Referring to fig. 8, an electronic device 800 includes a processing component 810 that further includes one or more processors and memory resources represented by memory 820 for storing instructions, such as applications, executable by the processing component 810. The application program stored in memory 820 may include one or more modules each corresponding to a set of instructions. Further, the processing component 810 is configured to execute instructions to perform a tag discovery method comprising: text classification is carried out on texts in the text set to be screened by using a text classification model, and classification results are obtained; text screening is carried out on the text set to be screened according to the classification result, and a text candidate set is obtained, wherein the classification category of the text in the text candidate set does not belong to the existing label; performing text clustering on the text candidate set to obtain K clustering clusters, wherein K is an integer greater than 1; and selecting texts to be marked from the K clusters respectively so as to be convenient for marking the texts to be marked and obtaining new labels. .

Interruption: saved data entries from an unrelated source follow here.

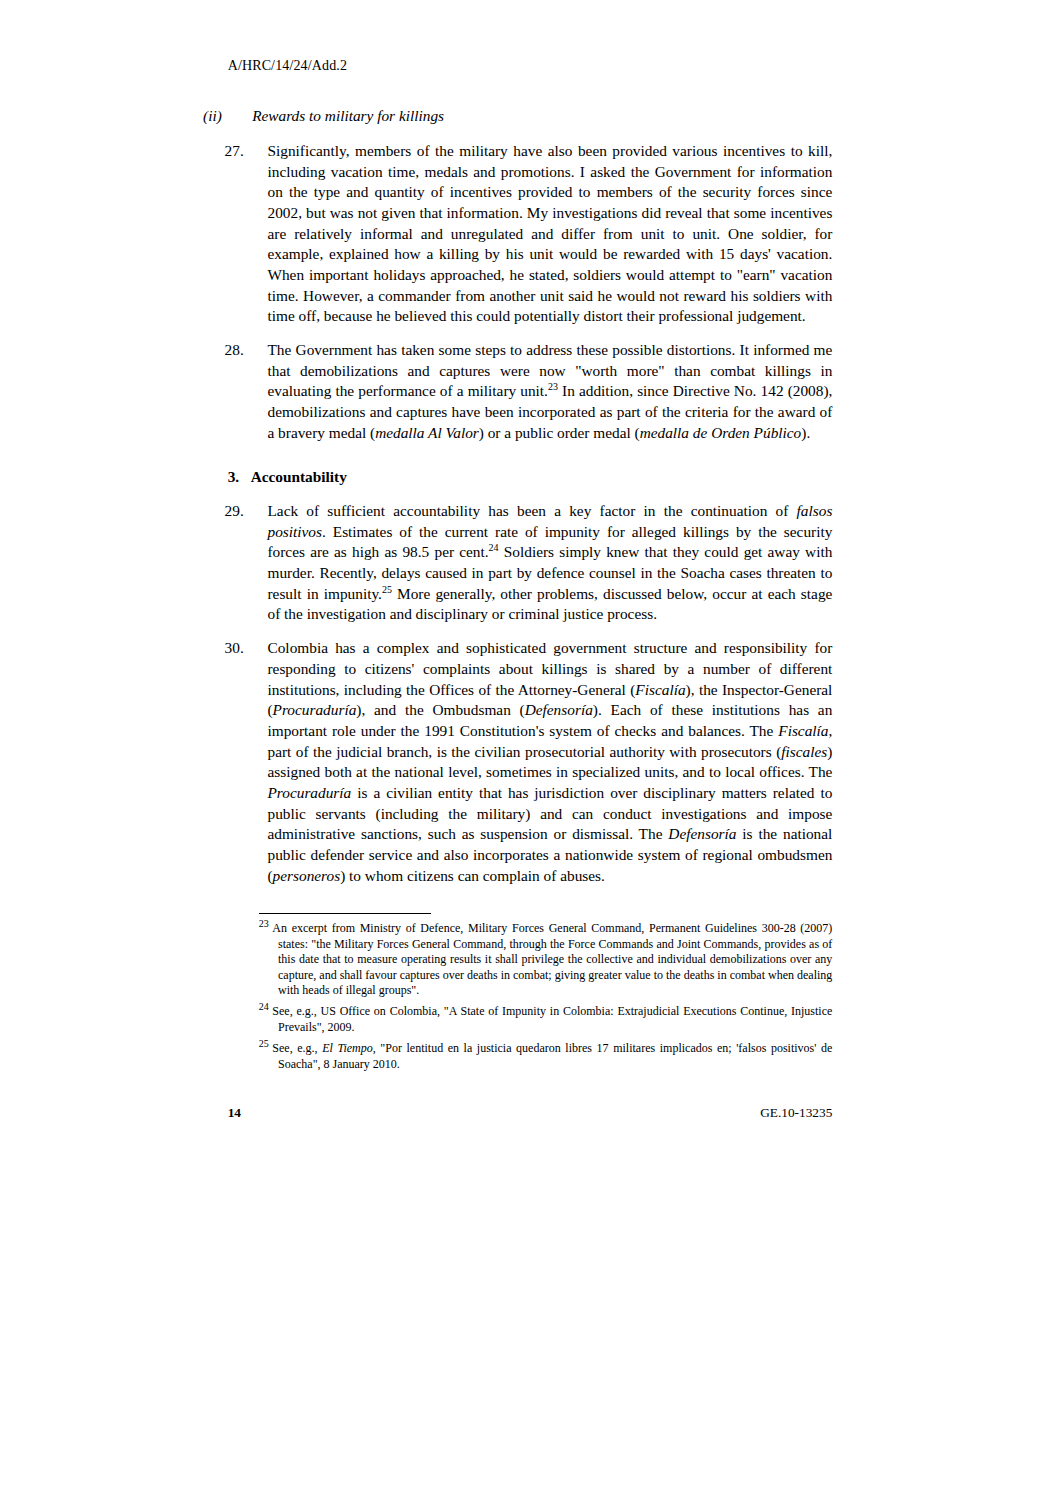A/HRC/14/24/Add.2
(ii) Rewards to military for killings
27. Significantly, members of the military have also been provided various incentives to kill, including vacation time, medals and promotions. I asked the Government for information on the type and quantity of incentives provided to members of the security forces since 2002, but was not given that information. My investigations did reveal that some incentives are relatively informal and unregulated and differ from unit to unit. One soldier, for example, explained how a killing by his unit would be rewarded with 15 days' vacation. When important holidays approached, he stated, soldiers would attempt to "earn" vacation time. However, a commander from another unit said he would not reward his soldiers with time off, because he believed this could potentially distort their professional judgement.
28. The Government has taken some steps to address these possible distortions. It informed me that demobilizations and captures were now "worth more" than combat killings in evaluating the performance of a military unit.23 In addition, since Directive No. 142 (2008), demobilizations and captures have been incorporated as part of the criteria for the award of a bravery medal (medalla Al Valor) or a public order medal (medalla de Orden Público).
3. Accountability
29. Lack of sufficient accountability has been a key factor in the continuation of falsos positivos. Estimates of the current rate of impunity for alleged killings by the security forces are as high as 98.5 per cent.24 Soldiers simply knew that they could get away with murder. Recently, delays caused in part by defence counsel in the Soacha cases threaten to result in impunity.25 More generally, other problems, discussed below, occur at each stage of the investigation and disciplinary or criminal justice process.
30. Colombia has a complex and sophisticated government structure and responsibility for responding to citizens' complaints about killings is shared by a number of different institutions, including the Offices of the Attorney-General (Fiscalía), the Inspector-General (Procuraduría), and the Ombudsman (Defensoría). Each of these institutions has an important role under the 1991 Constitution's system of checks and balances. The Fiscalía, part of the judicial branch, is the civilian prosecutorial authority with prosecutors (fiscales) assigned both at the national level, sometimes in specialized units, and to local offices. The Procuraduría is a civilian entity that has jurisdiction over disciplinary matters related to public servants (including the military) and can conduct investigations and impose administrative sanctions, such as suspension or dismissal. The Defensoría is the national public defender service and also incorporates a nationwide system of regional ombudsmen (personeros) to whom citizens can complain of abuses.
23An excerpt from Ministry of Defence, Military Forces General Command, Permanent Guidelines 300-28 (2007) states: "the Military Forces General Command, through the Force Commands and Joint Commands, provides as of this date that to measure operating results it shall privilege the collective and individual demobilizations over any capture, and shall favour captures over deaths in combat; giving greater value to the deaths in combat when dealing with heads of illegal groups".
24See, e.g., US Office on Colombia, "A State of Impunity in Colombia: Extrajudicial Executions Continue, Injustice Prevails", 2009.
25See, e.g., El Tiempo, "Por lentitud en la justicia quedaron libres 17 militares implicados en; 'falsos positivos' de Soacha", 8 January 2010.
14 GE.10-13235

The electronic device 800 may also include a power component configured to perform power management of the electronic device 800, a wired or wireless network interface configured to connect the electronic device 800 to a network, and an input output (I/O) interface. The electronic device 800 may operate based on an operating system stored in the memory 820, such as Windows Server TM,Mac OS XTM,UnixTM,LinuxTM,FreeBSDTM or the like.
The present specification embodiment also provides a computer-readable storage medium having stored thereon a computer program which, when executed by a computer, causes the computer to perform the tag discovery method of any of the above embodiments.

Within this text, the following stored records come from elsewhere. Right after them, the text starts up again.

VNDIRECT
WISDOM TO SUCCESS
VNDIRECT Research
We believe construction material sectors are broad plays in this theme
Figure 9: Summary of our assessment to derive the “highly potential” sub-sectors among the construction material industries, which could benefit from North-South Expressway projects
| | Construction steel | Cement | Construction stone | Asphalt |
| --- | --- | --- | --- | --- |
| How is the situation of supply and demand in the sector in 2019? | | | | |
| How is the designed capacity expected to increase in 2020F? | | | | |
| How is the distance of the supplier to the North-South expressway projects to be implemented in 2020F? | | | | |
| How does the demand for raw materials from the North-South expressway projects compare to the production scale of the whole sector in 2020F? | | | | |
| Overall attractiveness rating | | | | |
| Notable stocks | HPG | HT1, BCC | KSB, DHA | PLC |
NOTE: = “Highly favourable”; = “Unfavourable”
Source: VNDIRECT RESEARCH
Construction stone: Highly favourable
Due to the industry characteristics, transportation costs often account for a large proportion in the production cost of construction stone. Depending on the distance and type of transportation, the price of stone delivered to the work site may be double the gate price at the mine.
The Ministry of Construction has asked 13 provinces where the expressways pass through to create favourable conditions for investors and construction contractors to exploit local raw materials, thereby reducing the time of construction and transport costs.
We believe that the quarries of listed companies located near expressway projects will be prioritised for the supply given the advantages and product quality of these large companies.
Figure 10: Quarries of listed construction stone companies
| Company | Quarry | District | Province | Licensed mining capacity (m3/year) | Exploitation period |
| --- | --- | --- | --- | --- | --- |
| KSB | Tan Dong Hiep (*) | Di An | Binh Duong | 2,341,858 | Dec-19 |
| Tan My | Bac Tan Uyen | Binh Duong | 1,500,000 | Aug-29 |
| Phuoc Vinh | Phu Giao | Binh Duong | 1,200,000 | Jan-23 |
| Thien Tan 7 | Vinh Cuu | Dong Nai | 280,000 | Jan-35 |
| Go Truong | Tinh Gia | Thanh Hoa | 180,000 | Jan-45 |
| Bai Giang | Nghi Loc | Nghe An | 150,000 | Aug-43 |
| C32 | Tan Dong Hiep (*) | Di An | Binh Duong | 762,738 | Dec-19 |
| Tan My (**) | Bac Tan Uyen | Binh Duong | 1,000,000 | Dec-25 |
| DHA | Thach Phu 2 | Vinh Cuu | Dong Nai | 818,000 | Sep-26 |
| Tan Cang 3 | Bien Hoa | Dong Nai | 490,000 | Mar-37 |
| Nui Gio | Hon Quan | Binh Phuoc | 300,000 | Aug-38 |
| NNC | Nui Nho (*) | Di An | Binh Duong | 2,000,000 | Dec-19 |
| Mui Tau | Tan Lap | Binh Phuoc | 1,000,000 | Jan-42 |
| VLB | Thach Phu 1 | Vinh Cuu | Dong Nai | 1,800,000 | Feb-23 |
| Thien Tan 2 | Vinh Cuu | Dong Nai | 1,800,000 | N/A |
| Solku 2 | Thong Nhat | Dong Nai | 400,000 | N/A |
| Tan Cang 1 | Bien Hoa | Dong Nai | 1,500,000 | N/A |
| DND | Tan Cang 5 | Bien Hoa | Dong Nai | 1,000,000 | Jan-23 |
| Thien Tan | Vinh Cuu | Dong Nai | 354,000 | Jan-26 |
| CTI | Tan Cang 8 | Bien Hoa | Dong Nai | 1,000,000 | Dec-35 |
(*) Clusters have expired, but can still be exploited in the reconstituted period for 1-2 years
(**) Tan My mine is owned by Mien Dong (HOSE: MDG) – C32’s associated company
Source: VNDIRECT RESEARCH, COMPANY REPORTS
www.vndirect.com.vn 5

The present description also provides a computer program product comprising instructions which, when executed by a computer, cause the computer to perform the tag discovery method of any of the above embodiments.

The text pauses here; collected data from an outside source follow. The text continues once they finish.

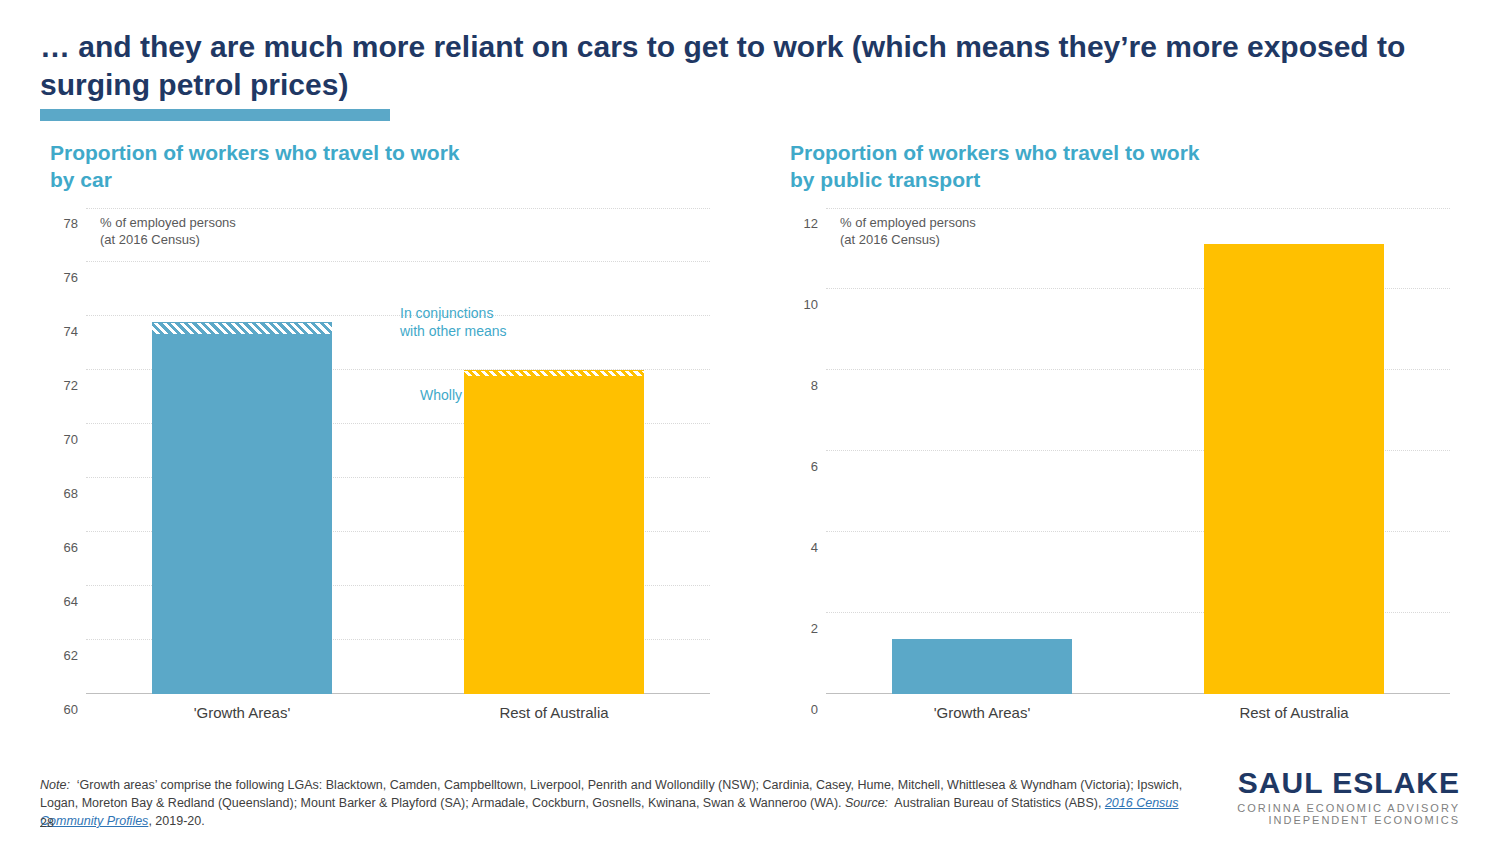… and they are much more reliant on cars to get to work (which means they’re more exposed to surging petrol prices)
Proportion of workers who travel to work
by car
% of employed persons
(at 2016 Census)
78 76 74 72 70 68 66 64 62 60
In conjunctions
with other means
Wholly
'Growth Areas' Rest of Australia
Proportion of workers who travel to work
by public transport
% of employed persons
(at 2016 Census)
12 10 8 6 4 2 0
'Growth Areas' Rest of Australia
Note: ‘Growth areas’ comprise the following LGAs: Blacktown, Camden, Campbelltown, Liverpool, Penrith and Wollondilly (NSW); Cardinia, Casey, Hume, Mitchell, Whittlesea & Wyndham (Victoria); Ipswich, Logan, Moreton Bay & Redland (Queensland); Mount Barker & Playford (SA); Armadale, Cockburn, Gosnells, Kwinana, Swan & Wanneroo (WA). Source: Australian Bureau of Statistics (ABS), 2016 Census Community Profiles, 2019-20.
28
SAUL ESLAKE
CORINNA ECONOMIC ADVISORY
INDEPENDENT ECONOMICS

It will be appreciated that the specific examples herein are intended only to assist those skilled in the art in better understanding the embodiments of the present disclosure and are not intended to limit the scope of the present invention.
It should be understood that, in various embodiments of the present disclosure, the sequence number of each process does not mean that the execution sequence of each process should be determined by the function and the internal logic, and should not constitute any limitation on the implementation process of the embodiments of the present disclosure.
It will be appreciated that the various embodiments described in this specification may be implemented either alone or in combination, and are not limited in this regard.
Unless defined otherwise, all technical and scientific terms used in the embodiments of this specification have the same meaning as commonly understood by one of ordinary skill in the art to which this specification belongs. The terminology used in the description is for the purpose of describing particular embodiments only and is not intended to limit the scope of the description. The term "and/or" as used in this specification includes any and all combinations of one or more of the associated listed items. As used in this specification and the appended claims, the singular forms "a," "an," and "the" are intended to include the plural forms as well, unless the context clearly indicates otherwise.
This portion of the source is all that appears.